This shocking move sent Ziopharm down by nearly 65% in Tuesday's trading, which moved the valuation of the company to about $145 million, or a price per share (PPS) of $1.82 at Tuesday's closing bell. ZIOP has not seen these levels since 2009, when the stock market was reeling from the possibility of financial collapse. Making things even worse, it seems that the company's cash burn rate during the recent trial have depleted much of the company's reserves, which paves the way for a public offering later this year.

The company has yet to reveal the data from the phase III trial, but we can presume that the palifosfamide and doxorubicin arm did not outperform the doxorubicin arm with statistical significance regarding the progression-free survival component of the trial's endpoint. As implied from CEO Jonathan Lewis' comment, this isn't something that can simply be shrugged off, and basically spells the end of the development program.

But, despite all the bad news, it seems that the market (and the company) haven't completely dismissed palifosfamide's potential in the non-small cell lung carcinoma (NSCLC) indication. This may encourage a number of shareholders to hang onto ZIOP in the hopes that the company will have better luck here, but another phase III trial will be expensive to run. The implication is that ZIOP may use the "hopes of a phase III turnaround in NSCLC" to justify a pretty big public offering later in the year as mentioned earlier.

While it's tempting to consider any stock that falls nearly 65% in one trading session to be "cheap", I would advise investors to be careful about investing in small pharma companies that see phase III failures in their flagship products. Since the market hasn't really factored in the potential for palifosfamide to fail in the NSCLC indication (after a costly phase III trial), and since the market is uncertain on the size and timing of an inevitable equity financing, one can't automatically assume that all the damage has been done and that ZIOP can't drop significantly lower in the near future.

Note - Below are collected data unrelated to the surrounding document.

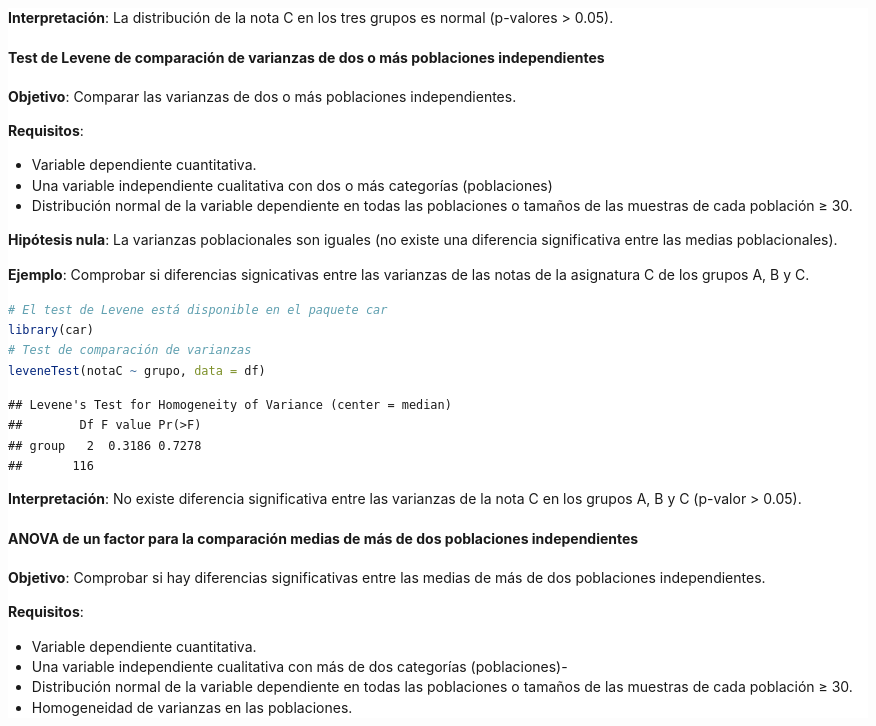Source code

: **Interpretación**: La distribución de la nota C en los tres grupos es
normal (p-valores \> 0.05).

#### Test de Levene de comparación de varianzas de dos o más poblaciones independientes

**Objetivo**: Comparar las varianzas de dos o más poblaciones
independientes.

**Requisitos**:

-   Variable dependiente cuantitativa.
-   Una variable independiente cualitativa con dos o más categorías
    (poblaciones)
-   Distribución normal de la variable dependiente en todas las
    poblaciones o tamaños de las muestras de cada población ≥ 30.

**Hipótesis nula**: La varianzas poblacionales son iguales (no existe
una diferencia significativa entre las medias poblacionales).

**Ejemplo**: Comprobar si diferencias signicativas entre las varianzas
de las notas de la asignatura C de los grupos A, B y C.

``` r
# El test de Levene está disponible en el paquete car
library(car)
# Test de comparación de varianzas
leveneTest(notaC ~ grupo, data = df)
```

    ## Levene's Test for Homogeneity of Variance (center = median)
    ##        Df F value Pr(>F)
    ## group   2  0.3186 0.7278
    ##       116

**Interpretación**: No existe diferencia significativa entre las
varianzas de la nota C en los grupos A, B y C (p-valor \> 0.05).

#### ANOVA de un factor para la comparación medias de más de dos poblaciones independientes

**Objetivo**: Comprobar si hay diferencias significativas entre las
medias de más de dos poblaciones independientes.

**Requisitos**:

-   Variable dependiente cuantitativa.
-   Una variable independiente cualitativa con más de dos categorías
    (poblaciones)-
-   Distribución normal de la variable dependiente en todas las
    poblaciones o tamaños de las muestras de cada población ≥ 30.
-   Homogeneidad de varianzas en las poblaciones.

One also can't assume that the significant short interest in the stock (at ~23% of float) will result in a short-covering recovery rally in the near future. Most of these positions should be deep in the green.

The overhang of palifosfamide's disaster in the soft tissue indication will also last for a very long time, and I think there's a better than even chance of palifosfamide being completely abandoned down the road.

Investors who are interested in the rest of Ziopharm's pipeline should probably be paying close attention to the DNA therapeutic programs, although they are in early-stage trials and have virtually no data to prove their efficacy at this point. Since I don't think ZIOP isn't a particularly attractive risk/reward play at this point (on either side of the trade), investors may want to just stay on the sidelines to simply see whether or not palifosfamide will cut it as a NSCLC drug.